> _Instruction A_
Reproduce the text on hierarchy between "Members of hierarchical" and "simple and elegant.", inclusive.
> _Instruction B_
According to the text on hierarchy, which three kinds of boundaries does this structure define?
> _Instruction C_
Write the next part of the text on hierarchy, starting after its final sentence.
[BEGIN Reading passage]
Since humanity began its odyssey out of Central Africa millennia ago, hierarchy is the only consistently adopted structure for distributing power within a social system. This structure holds intact the social system in which it exists. To do so, it exercises three roles:
- Define “boundaries” – territorial, birthright, and behavioral – that determine who’s in and who’s out
- Provide security that protects the boundaries, preserves the lineage, and maintains the behavioral guidelines
- Respond to changing circumstances so that the primary social system persists
Hierarchy is easy to install since it begins when one person assumes a dominate position relative to another. It is efficient. The dominant one sets the boundary conditions and subordinates operate within them. When coupled with fear of consequence if one does not stay within the boundaries and the promise of reward if one meets or exceeds expectations the vast majority of members comply with the dictates of the hierarchical social system.
Members of hierarchical social systems participate in governance, free enterprise, and non-governmental affiliations. The rulers set the parameters in which members operate so that government has the resources to assure security, enact rules of conduct, ownership, and commerce, and provide a system of jurisprudence in the event that members do not follow the rules or violate the rights of members. Property owners, business owners, and those who contribute their skills, time, and energy are compensated, pay some percentage of their profit and income to government so that it can function, and voluntarily give to community-based organizations that benefit the commonweal and care for those who cannot contribute. It is a system of cooperation, choice, and commitment that is simple and elegant.
[END Reading passage]
[BEGIN Entries shown]
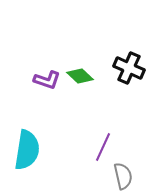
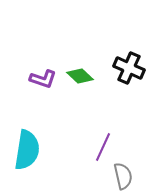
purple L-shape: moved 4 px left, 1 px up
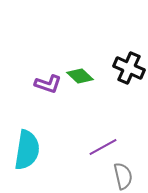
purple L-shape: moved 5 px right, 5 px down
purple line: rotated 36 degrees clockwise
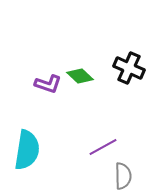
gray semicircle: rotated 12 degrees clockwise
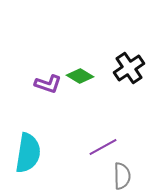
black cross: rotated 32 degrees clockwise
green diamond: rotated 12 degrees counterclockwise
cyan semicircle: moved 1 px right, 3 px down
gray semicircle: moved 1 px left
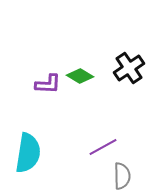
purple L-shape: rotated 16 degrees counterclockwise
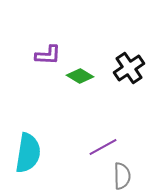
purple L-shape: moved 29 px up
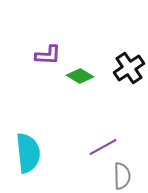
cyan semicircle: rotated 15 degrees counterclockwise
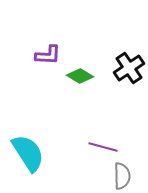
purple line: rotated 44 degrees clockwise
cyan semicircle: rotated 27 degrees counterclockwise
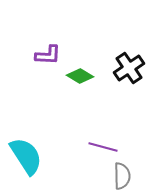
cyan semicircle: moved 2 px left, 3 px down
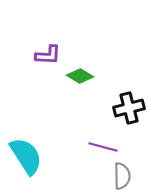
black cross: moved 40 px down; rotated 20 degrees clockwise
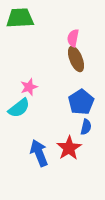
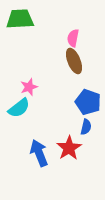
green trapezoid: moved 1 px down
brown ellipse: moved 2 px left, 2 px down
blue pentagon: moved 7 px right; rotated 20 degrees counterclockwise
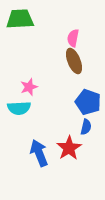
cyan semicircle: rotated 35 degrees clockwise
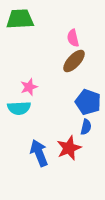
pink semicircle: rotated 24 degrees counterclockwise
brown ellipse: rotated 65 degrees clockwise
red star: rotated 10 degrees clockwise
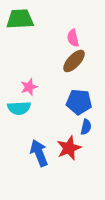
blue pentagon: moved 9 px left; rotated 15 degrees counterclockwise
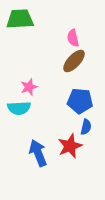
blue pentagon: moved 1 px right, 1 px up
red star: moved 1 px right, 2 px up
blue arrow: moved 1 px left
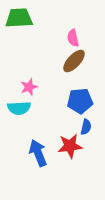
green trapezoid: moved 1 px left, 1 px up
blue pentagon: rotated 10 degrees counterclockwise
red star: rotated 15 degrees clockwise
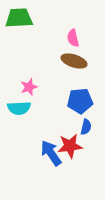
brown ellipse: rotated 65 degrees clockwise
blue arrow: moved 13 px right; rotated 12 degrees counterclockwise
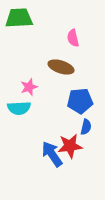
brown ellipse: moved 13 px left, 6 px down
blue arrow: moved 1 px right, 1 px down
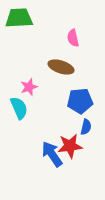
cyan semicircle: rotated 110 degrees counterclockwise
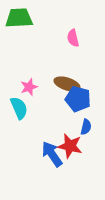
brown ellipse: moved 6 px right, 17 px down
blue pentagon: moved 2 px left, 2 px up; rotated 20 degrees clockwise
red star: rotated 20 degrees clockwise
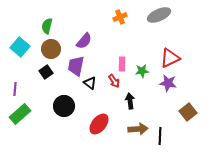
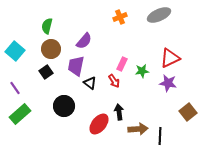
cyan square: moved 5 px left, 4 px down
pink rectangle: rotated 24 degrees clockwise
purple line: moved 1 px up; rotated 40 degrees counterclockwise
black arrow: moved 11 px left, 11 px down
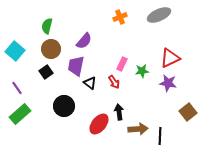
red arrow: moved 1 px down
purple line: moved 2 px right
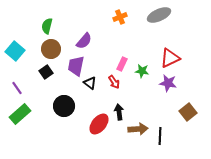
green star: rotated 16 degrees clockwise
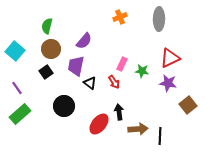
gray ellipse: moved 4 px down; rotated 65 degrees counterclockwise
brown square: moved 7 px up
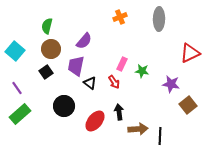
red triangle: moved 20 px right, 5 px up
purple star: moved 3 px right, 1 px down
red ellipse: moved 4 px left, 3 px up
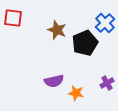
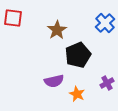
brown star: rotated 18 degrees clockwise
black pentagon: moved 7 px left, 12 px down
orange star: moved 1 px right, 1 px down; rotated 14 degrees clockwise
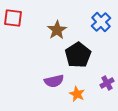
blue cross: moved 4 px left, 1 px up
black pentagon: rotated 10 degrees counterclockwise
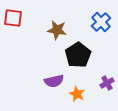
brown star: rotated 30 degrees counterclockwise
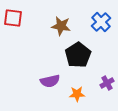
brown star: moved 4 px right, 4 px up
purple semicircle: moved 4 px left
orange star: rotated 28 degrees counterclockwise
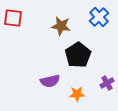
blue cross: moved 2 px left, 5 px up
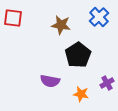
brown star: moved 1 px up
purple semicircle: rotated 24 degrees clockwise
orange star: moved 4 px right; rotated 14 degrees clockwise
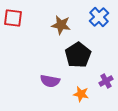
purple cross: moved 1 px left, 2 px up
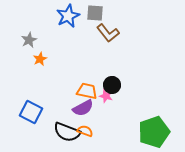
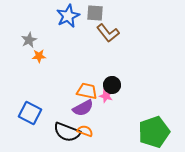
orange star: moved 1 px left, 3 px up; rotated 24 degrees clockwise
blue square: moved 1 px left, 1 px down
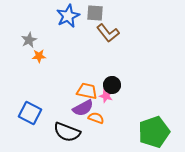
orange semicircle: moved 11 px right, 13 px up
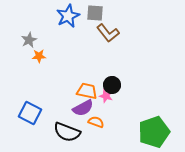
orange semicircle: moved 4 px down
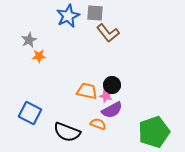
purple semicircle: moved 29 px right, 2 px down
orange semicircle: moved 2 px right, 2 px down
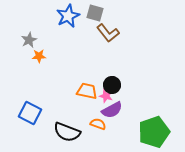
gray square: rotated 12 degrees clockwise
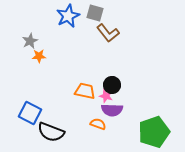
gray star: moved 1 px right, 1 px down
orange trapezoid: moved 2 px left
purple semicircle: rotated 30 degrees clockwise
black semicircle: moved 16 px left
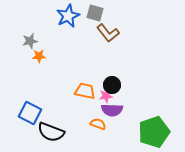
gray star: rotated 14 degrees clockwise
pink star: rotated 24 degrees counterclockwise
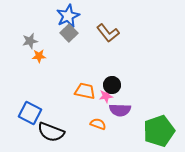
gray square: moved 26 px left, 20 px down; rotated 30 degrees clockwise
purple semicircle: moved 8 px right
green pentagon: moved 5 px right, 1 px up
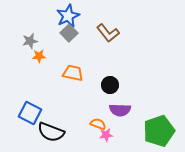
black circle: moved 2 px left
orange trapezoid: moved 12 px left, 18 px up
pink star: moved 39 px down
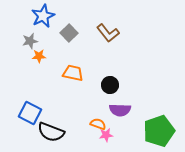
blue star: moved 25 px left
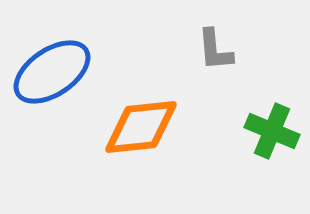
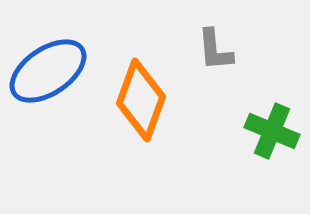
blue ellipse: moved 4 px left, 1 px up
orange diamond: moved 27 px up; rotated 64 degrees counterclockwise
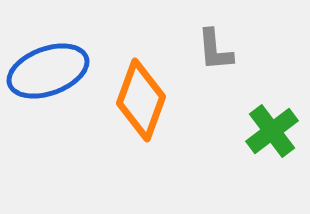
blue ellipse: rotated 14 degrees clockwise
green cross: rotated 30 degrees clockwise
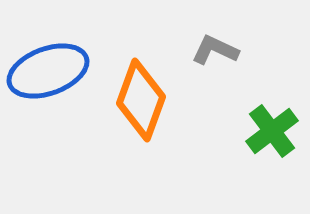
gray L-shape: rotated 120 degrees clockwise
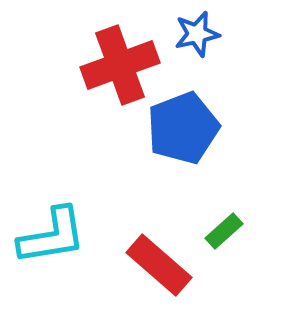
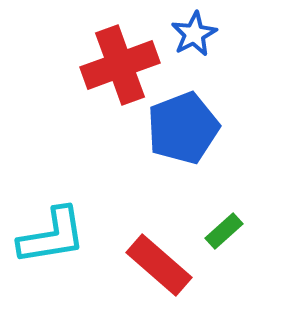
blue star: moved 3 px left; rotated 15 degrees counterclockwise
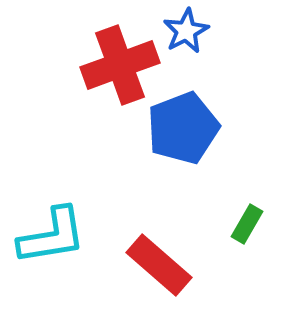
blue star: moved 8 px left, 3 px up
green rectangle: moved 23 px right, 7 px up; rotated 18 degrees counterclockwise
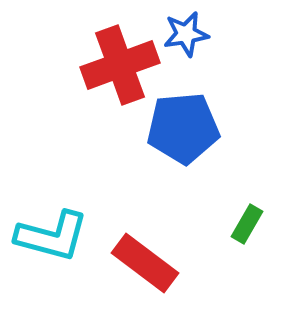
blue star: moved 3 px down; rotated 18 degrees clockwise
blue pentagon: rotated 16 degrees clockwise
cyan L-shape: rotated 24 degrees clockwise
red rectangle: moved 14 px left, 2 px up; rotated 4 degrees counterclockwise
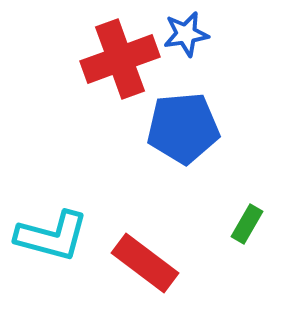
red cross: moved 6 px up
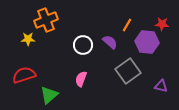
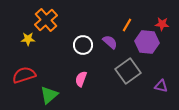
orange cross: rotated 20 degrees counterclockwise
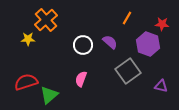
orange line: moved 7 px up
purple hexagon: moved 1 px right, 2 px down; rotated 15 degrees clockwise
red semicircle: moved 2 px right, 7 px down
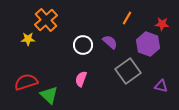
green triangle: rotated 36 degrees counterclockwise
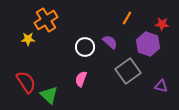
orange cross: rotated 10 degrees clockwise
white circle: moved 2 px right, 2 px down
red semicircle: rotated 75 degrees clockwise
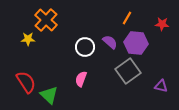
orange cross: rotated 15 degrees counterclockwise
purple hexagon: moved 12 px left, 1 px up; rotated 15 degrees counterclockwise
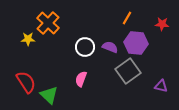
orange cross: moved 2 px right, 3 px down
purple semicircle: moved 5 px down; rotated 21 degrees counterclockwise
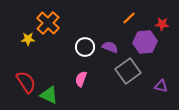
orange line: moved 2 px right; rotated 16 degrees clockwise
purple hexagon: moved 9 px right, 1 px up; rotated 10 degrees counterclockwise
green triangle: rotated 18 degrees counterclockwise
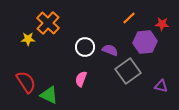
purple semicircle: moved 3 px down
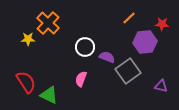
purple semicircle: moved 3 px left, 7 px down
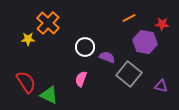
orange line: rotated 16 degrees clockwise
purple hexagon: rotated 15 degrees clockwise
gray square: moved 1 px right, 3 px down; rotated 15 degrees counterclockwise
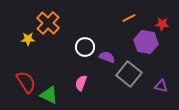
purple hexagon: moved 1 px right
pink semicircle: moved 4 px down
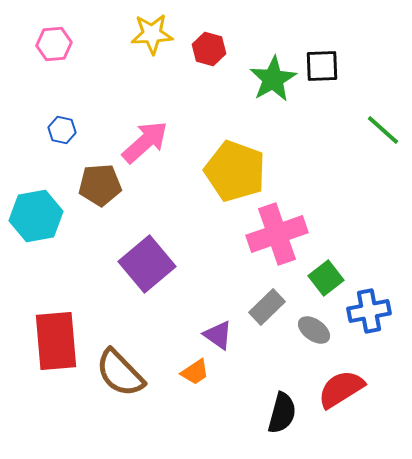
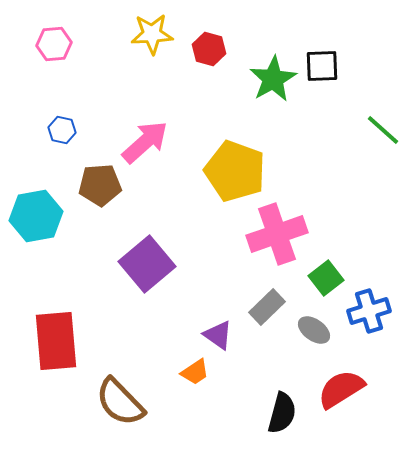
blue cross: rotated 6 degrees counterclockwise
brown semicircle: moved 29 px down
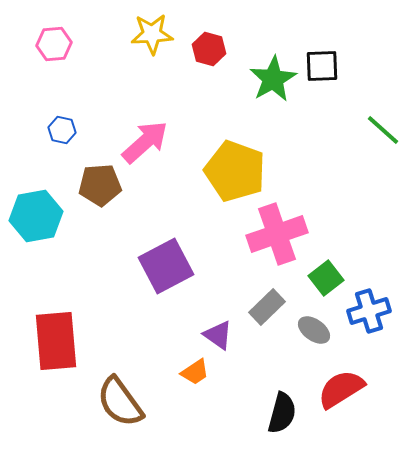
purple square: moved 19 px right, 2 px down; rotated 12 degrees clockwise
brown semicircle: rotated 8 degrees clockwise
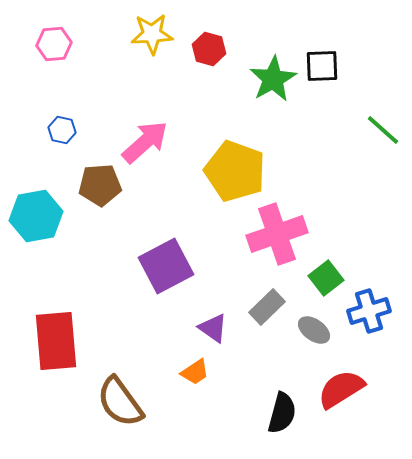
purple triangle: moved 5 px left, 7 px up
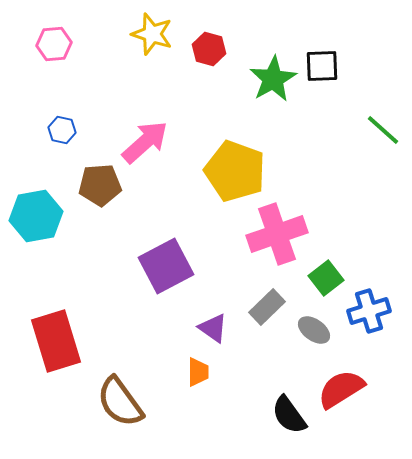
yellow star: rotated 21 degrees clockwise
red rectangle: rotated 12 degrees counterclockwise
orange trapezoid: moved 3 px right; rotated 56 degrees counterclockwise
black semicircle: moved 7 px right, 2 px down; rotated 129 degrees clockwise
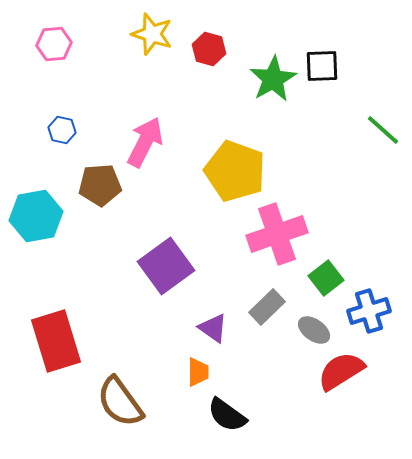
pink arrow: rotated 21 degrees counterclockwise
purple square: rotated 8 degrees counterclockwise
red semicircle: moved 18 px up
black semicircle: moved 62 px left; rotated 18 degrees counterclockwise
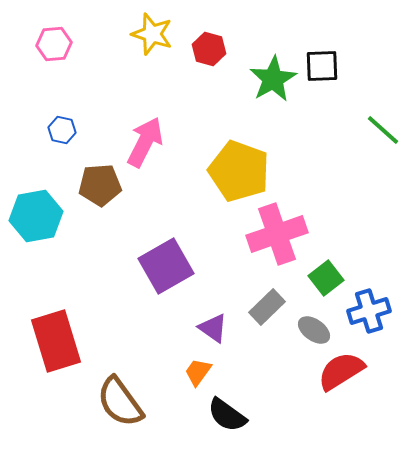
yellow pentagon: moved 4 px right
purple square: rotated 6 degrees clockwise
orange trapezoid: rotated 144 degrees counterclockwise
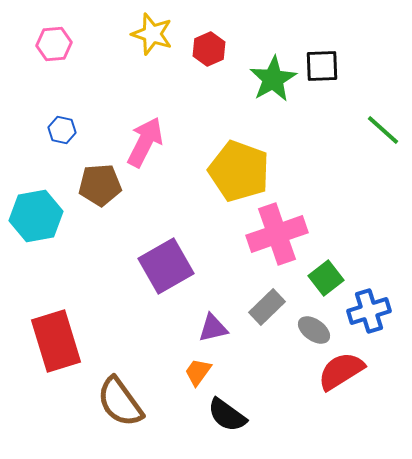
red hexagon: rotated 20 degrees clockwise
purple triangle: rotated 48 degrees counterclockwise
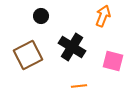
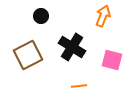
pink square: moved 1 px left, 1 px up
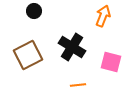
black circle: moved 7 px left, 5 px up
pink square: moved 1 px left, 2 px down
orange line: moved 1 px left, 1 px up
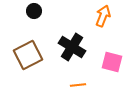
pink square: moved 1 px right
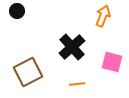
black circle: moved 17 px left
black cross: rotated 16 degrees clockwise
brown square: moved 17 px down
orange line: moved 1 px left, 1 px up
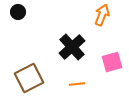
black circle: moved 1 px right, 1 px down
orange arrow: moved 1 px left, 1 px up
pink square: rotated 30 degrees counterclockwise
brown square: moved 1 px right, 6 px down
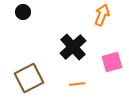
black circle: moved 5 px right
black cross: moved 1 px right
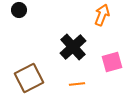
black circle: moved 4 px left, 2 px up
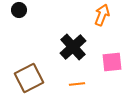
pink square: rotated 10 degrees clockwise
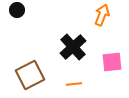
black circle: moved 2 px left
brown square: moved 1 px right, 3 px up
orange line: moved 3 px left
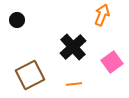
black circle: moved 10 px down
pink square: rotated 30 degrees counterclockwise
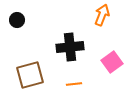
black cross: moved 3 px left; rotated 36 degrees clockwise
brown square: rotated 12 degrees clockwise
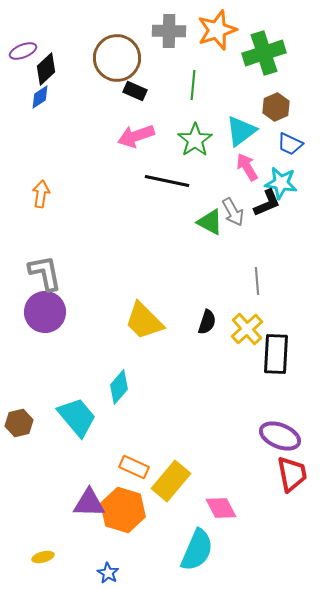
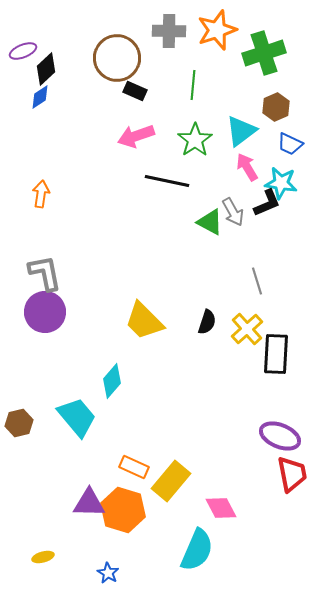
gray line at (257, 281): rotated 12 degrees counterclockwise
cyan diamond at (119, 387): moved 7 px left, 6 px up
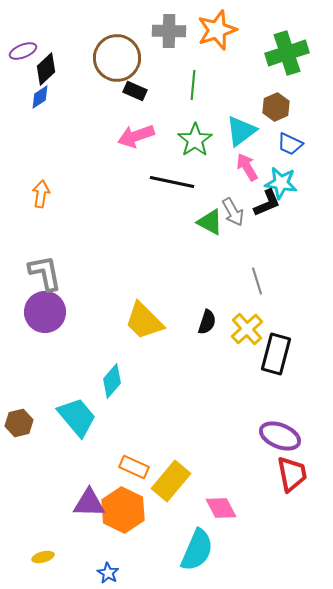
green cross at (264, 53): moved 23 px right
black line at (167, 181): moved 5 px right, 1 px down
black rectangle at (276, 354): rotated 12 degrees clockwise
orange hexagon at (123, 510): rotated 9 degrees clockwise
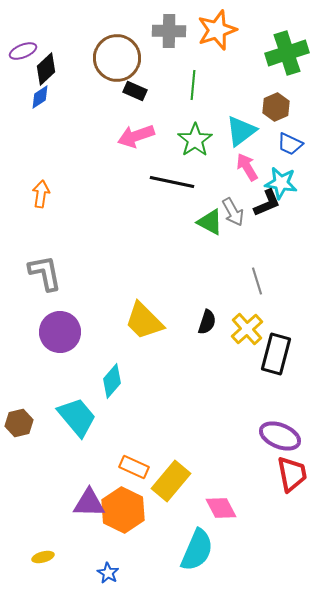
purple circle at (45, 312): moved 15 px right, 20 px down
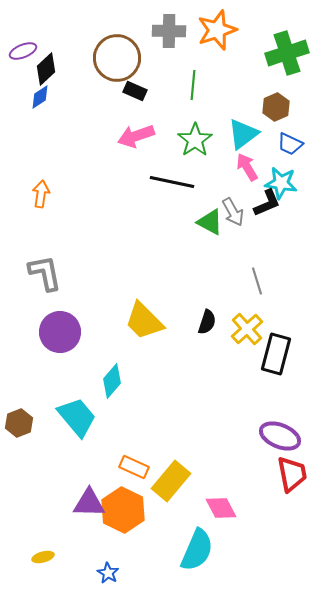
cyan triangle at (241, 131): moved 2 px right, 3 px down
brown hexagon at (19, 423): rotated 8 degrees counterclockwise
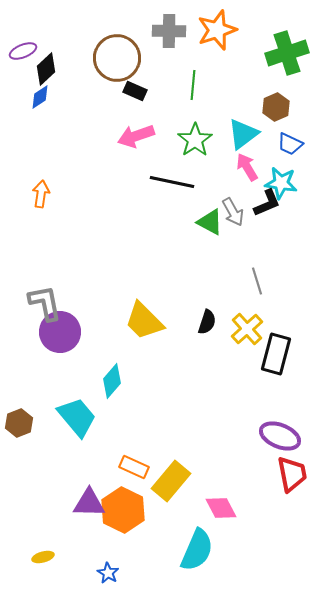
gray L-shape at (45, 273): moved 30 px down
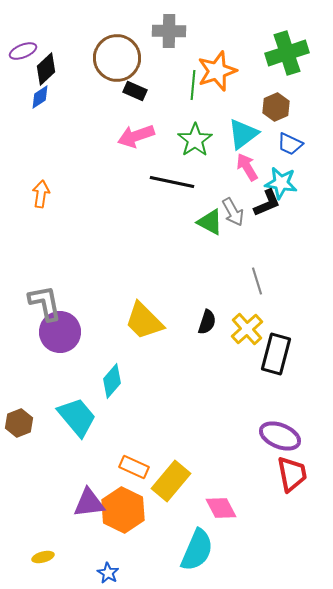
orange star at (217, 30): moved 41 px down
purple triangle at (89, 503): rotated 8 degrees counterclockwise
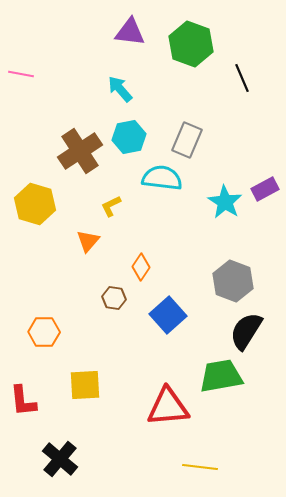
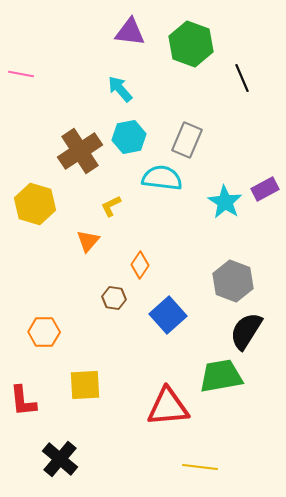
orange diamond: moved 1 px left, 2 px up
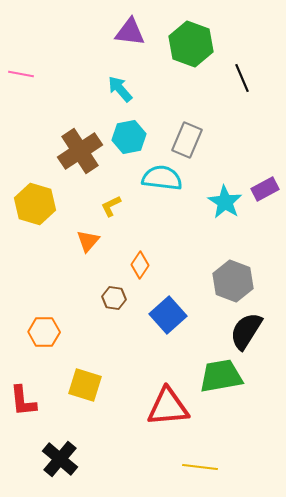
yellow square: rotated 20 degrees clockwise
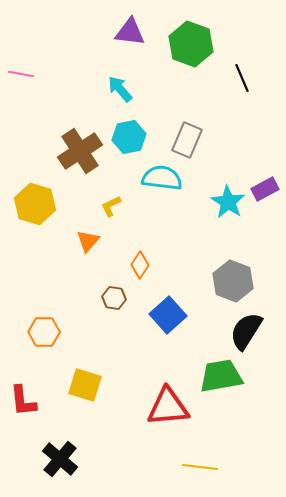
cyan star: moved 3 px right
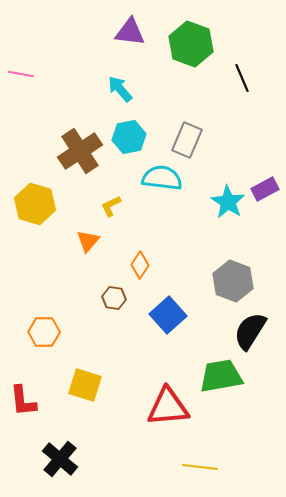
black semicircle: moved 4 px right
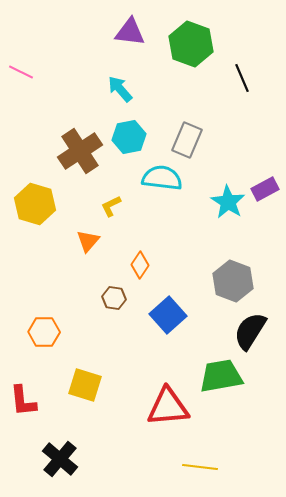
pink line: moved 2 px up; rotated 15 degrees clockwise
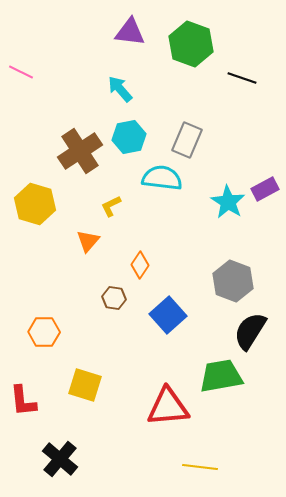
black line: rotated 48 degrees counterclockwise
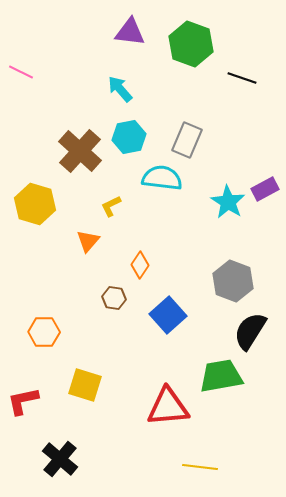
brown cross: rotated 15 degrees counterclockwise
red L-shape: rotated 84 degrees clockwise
[END Entries shown]
> _Exercise answer A_
Members of hierarchical social systems participate in governance, free enterprise, and non-governmental affiliations. The rulers set the parameters in which members operate so that government has the resources to assure security, enact rules of conduct, ownership, and commerce, and provide a system of jurisprudence in the event that members do not follow the rules or violate the rights of members. Property owners, business owners, and those who contribute their skills, time, and energy are compensated, pay some percentage of their profit and income to government so that it can function, and voluntarily give to community-based organizations that benefit the commonweal and care for those who cannot contribute. It is a system of cooperation, choice, and commitment that is simple and elegant.

> _Exercise answer B_
Territorial, birthright, and behavioral boundaries.

> _Exercise answer C_
Hierarchy is a structural “tool” for managing social systems. It is the integral framework upon which all institutions – governmental, business, or non-governmental / not-for-profit – are built. As such, it becomes a common denominator that cuts across society in all its endeavors. Like any tool, it is neither good nor evil. How people use hierarchical structure within their institutions and throughout their social system is what imbues it with certain characteristics of morality, ethics, and fairness and places it on a continuum of social justice ranging from barely evident on one end to being a matter of course on the other.
The driving force that shifts a social system along the scale of social justice is the use, or abuse, of power. Hierarchical social systems concentrate power in the hands of a minority number among the overall population. As Lord Acton stated, “Power tends to corrupt, and absolute power corrupts absolutely.” In other words, when holding a dominant position, some are seduced by the power they have over others. This prompts them to do the following:
- Stay in their positions of power
- Keep the hierarchical social system intact so that the positions of power they hold are preserved
- Curtail affiliation among those who are disenfranchised by the system so that the threat of insurrection is quelled.
Basically, people who are so affected are drawn by the possibility of extracting even more profit or garnering more control. They limit choices for subordinates and force compliance to rules and conditions that are not beneficial to members. In addition, they attempt to keep the system as it is so that their gain is consolidated and ideally, continues to grow.
As an example, approximately 50% of the world’s population earns less than $2 / day per capita through subsistence agriculture. The hope of a higher quality of life is dashed each day eking out an existence under the harshest of circumstances. Leadership in these countries is averse to mechanize and modernize agriculture because those displaced would venture to cities in an effort to find work. This would overburden the already congested and over-stressed infrastructures in these urban areas elevating discontent and unrest. Better to keep people where they are so they are contained having to care for themselves. Meanwhile, the economies grow and the top echelons gain wealth.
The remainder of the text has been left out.